The task:
Could you set down every one of the lines below word for word, in the same order?

· · ·

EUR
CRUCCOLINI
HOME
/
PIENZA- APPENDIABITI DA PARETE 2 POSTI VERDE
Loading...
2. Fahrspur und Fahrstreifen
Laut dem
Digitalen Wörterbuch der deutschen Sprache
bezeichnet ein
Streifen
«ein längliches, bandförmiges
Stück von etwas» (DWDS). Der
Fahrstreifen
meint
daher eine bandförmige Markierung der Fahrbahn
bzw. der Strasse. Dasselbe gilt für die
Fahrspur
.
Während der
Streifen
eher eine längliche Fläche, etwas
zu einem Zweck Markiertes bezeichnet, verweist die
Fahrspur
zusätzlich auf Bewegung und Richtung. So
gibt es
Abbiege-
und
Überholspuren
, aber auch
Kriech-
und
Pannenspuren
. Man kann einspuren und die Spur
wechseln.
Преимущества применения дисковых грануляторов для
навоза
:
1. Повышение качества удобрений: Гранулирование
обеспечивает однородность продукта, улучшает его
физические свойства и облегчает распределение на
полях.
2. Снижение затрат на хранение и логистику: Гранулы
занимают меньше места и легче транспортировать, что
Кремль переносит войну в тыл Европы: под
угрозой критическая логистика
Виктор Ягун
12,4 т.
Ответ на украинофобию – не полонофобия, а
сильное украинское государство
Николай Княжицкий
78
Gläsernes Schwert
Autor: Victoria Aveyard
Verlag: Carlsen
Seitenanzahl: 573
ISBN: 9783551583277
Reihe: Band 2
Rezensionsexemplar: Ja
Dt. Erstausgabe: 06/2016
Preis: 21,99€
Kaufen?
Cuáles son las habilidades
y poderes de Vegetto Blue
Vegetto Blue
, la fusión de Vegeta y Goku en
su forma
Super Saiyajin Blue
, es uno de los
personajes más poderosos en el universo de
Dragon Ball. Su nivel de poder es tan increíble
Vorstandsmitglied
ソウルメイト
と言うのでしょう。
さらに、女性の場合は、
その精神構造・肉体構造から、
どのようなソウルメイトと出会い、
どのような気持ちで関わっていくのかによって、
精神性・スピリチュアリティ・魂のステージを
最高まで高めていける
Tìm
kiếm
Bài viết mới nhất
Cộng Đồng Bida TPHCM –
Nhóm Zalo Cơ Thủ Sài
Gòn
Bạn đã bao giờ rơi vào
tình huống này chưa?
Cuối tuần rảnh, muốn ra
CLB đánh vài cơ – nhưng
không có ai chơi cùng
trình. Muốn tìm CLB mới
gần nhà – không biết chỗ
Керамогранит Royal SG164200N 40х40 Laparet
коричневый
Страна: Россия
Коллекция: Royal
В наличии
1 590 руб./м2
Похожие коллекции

· · ·

Solution to the problem:
EUR
CRUCCOLINI
HOME
/
PIENZA- APPENDIABITI DA PARETE 2 POSTI VERDE
Loading...
2. Fahrspur und Fahrstreifen
Laut dem
Digitalen Wörterbuch der deutschen Sprache
bezeichnet ein
Streifen
«ein längliches, bandförmiges
Stück von etwas» (DWDS). Der
Fahrstreifen
meint
daher eine bandförmige Markierung der Fahrbahn
bzw. der Strasse. Dasselbe gilt für die
Fahrspur
.
Während der
Streifen
eher eine längliche Fläche, etwas
zu einem Zweck Markiertes bezeichnet, verweist die
Fahrspur
zusätzlich auf Bewegung und Richtung. So
gibt es
Abbiege-
und
Überholspuren
, aber auch
Kriech-
und
Pannenspuren
. Man kann einspuren und die Spur
wechseln.
Преимущества применения дисковых грануляторов для
навоза
:
1. Повышение качества удобрений: Гранулирование
обеспечивает однородность продукта, улучшает его
физические свойства и облегчает распределение на
полях.
2. Снижение затрат на хранение и логистику: Гранулы
занимают меньше места и легче транспортировать, что
Кремль переносит войну в тыл Европы: под
угрозой критическая логистика
Виктор Ягун
12,4 т.
Ответ на украинофобию – не полонофобия, а
сильное украинское государство
Николай Княжицкий
78
Gläsernes Schwert
Autor: Victoria Aveyard
Verlag: Carlsen
Seitenanzahl: 573
ISBN: 9783551583277
Reihe: Band 2
Rezensionsexemplar: Ja
Dt. Erstausgabe: 06/2016
Preis: 21,99€
Kaufen?
Cuáles son las habilidades
y poderes de Vegetto Blue
Vegetto Blue
, la fusión de Vegeta y Goku en
su forma
Super Saiyajin Blue
, es uno de los
personajes más poderosos en el universo de
Dragon Ball. Su nivel de poder es tan increíble
Vorstandsmitglied
ソウルメイト
と言うのでしょう。
さらに、女性の場合は、
その精神構造・肉体構造から、
どのようなソウルメイトと出会い、
どのような気持ちで関わっていくのかによって、
精神性・スピリチュアリティ・魂のステージを
最高まで高めていける
Tìm
kiếm
Bài viết mới nhất
Cộng Đồng Bida TPHCM –
Nhóm Zalo Cơ Thủ Sài
Gòn
Bạn đã bao giờ rơi vào
tình huống này chưa?
Cuối tuần rảnh, muốn ra
CLB đánh vài cơ – nhưng
không có ai chơi cùng
trình. Muốn tìm CLB mới
gần nhà – không biết chỗ
Керамогранит Royal SG164200N 40х40 Laparet
коричневый
Страна: Россия
Коллекция: Royal
В наличии
1 590 руб./м2
Похожие коллекции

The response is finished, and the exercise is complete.